In situ hybridization with a digoxigenin-labelled riboprobe encompassing MuHV-4 vtRNAs 1–4 and microRNAs 1–6 was performed on formalin-fixed, paraffin-embedded spleen sections [46]. Probes were generated by T7 transcription of a pEH1.4 (Roche Molecular Biochemicals). Positive follicles were scored using a Leica DM 5000B microscope.

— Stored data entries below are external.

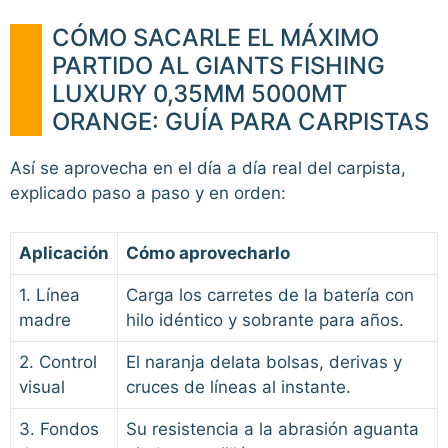
CÓMO SACARLE EL MÁXIMO
PARTIDO AL GIANTS FISHING
LUXURY 0,35MM 5000MT
ORANGE: GUÍA PARA CARPISTAS
Así se aprovecha en el día a día real del carpista,
explicado paso a paso y en orden:
Aplicación
Cómo aprovecharlo
1. Línea
Carga los carretes de la batería con
madre
hilo idéntico y sobrante para años.
2. Control
El naranja delata bolsas, derivas y
visual
cruces de líneas al instante.
3. Fondos
Su resistencia a la abrasión aguanta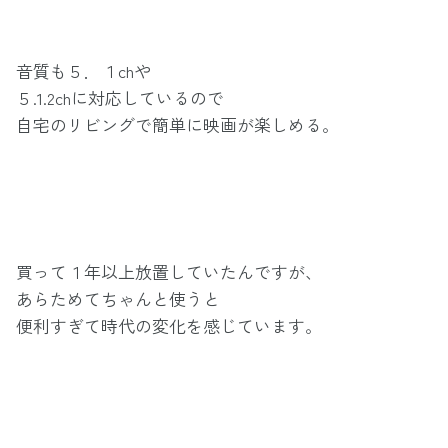
音質も５．１chや
５.1.2chに対応しているので
自宅のリビングで簡単に映画が楽しめる。
買って１年以上放置していたんですが、
あらためてちゃんと使うと
便利すぎて時代の変化を感じています。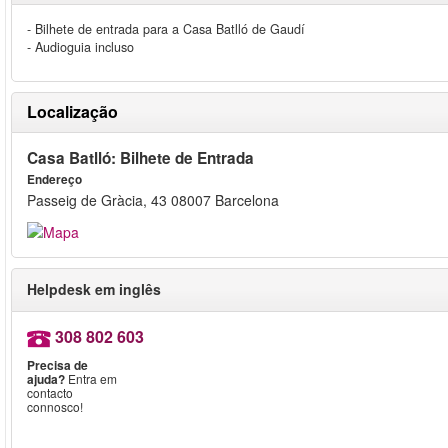
- Bilhete de entrada para a Casa Batlló de Gaudí
- Audioguia incluso
Localização
Casa Batlló: Bilhete de Entrada
Endereço
Passeig de Gràcia, 43 08007 Barcelona
Helpdesk em inglês
308 802 603
Precisa de
ajuda?
Entra em
contacto
connosco!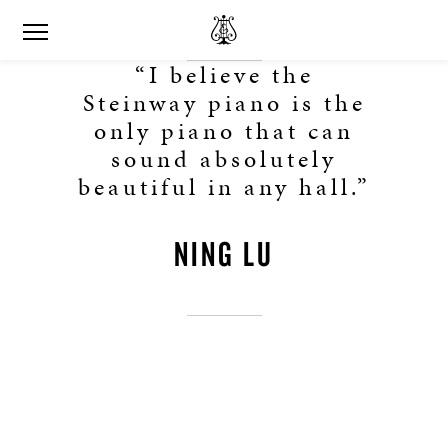
“I believe the
Steinway piano is the
only piano that can
sound absolutely
beautiful in any hall.”
NING LU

Viral genome quantification

Splenic germinal centre B cells (B220+PNAhigh) were obtained from pools of three spleens using a BD FACSAria Flow Cytometer (BD Biosciences) and lysed overnight in 0.45% Tween-20, 0.45% NP-40, 2 mM MgCl2, 50 mM KCl, 10 mM Tris-HCl pH = 8.3 and 0.5 mg/ml Proteinase K. Individual viral genomes (vM2F85A/vWT; vM2F85A/vM2L92A; vM2F85A/vM2F85AEPI or vM2F85AEPI/vWT) were quantified by real time PCR (RotorGene 6000 5-plex HRM, Corbett Research), using a labeled probe specific for M2 and a common primer plus mutant-specific primer. vM2F85A/vWT viral mix: probe- 6-FAM-CATGGGGACTTTAACGTCGACCTAAGTT-TMR; common primer-GGTTAACTTCTTCAGGACTTGGTACA; M2F85A specific primer-TCCTAAAACCATAAGAAGGGGAGC; WT specific primer-TTTCCTAAAACCATAAGAAGGGGATT; vM2F85A/vM2L92A viral mix: probe- 6-FAM-TCCCCTTCTTATGGTTTTAGGAAAGCGA-TMR; common primer-CATCCCTCAGGAAATAAAAACAGTTC; M2F85A specific primer-GGCTTCCATGGGGACTTTAA; M2L92A specific primer-GCTTCCATGGGGACTTTGC; vM2F85A/vM2F85AEPI or vM2F85AEPI/vWT viral mixes: probe- 6-FAM-CCCCATGAACCCTGAGATACGTCTTCCT-TMR; common primer-TGGCTCGACTGACAGTCCAGA; M2F85A and WT specific primer ACCTAAGTTTATTGAATCCCCTAAGC; M2F85AEPI specific primer-GTCGACCTAAGTTTATTGAATCCCCT (all primers and probes from TIBMolbiol). Samples were subjected to a melting step of 95°C, 5 min followed by 45 cycles of 15 s at 95°C and 45 s at 65°C. The wild-type, M2F85A, M2L92A or M2F85AEPI HinDIII-E shuttle plasmids were used as templates to derive standard curves. Real-time PCR data was analysed using Rotor-Gene 6000 Series Software.

Statistical analysis

Data comparisons between different infection groups were performed using Student's t-Test, Friedman's Test or the Kruskal-Wallis Test as appropriate. For limiting dilution analysis 95% confidence intervals were determined as previously described [36].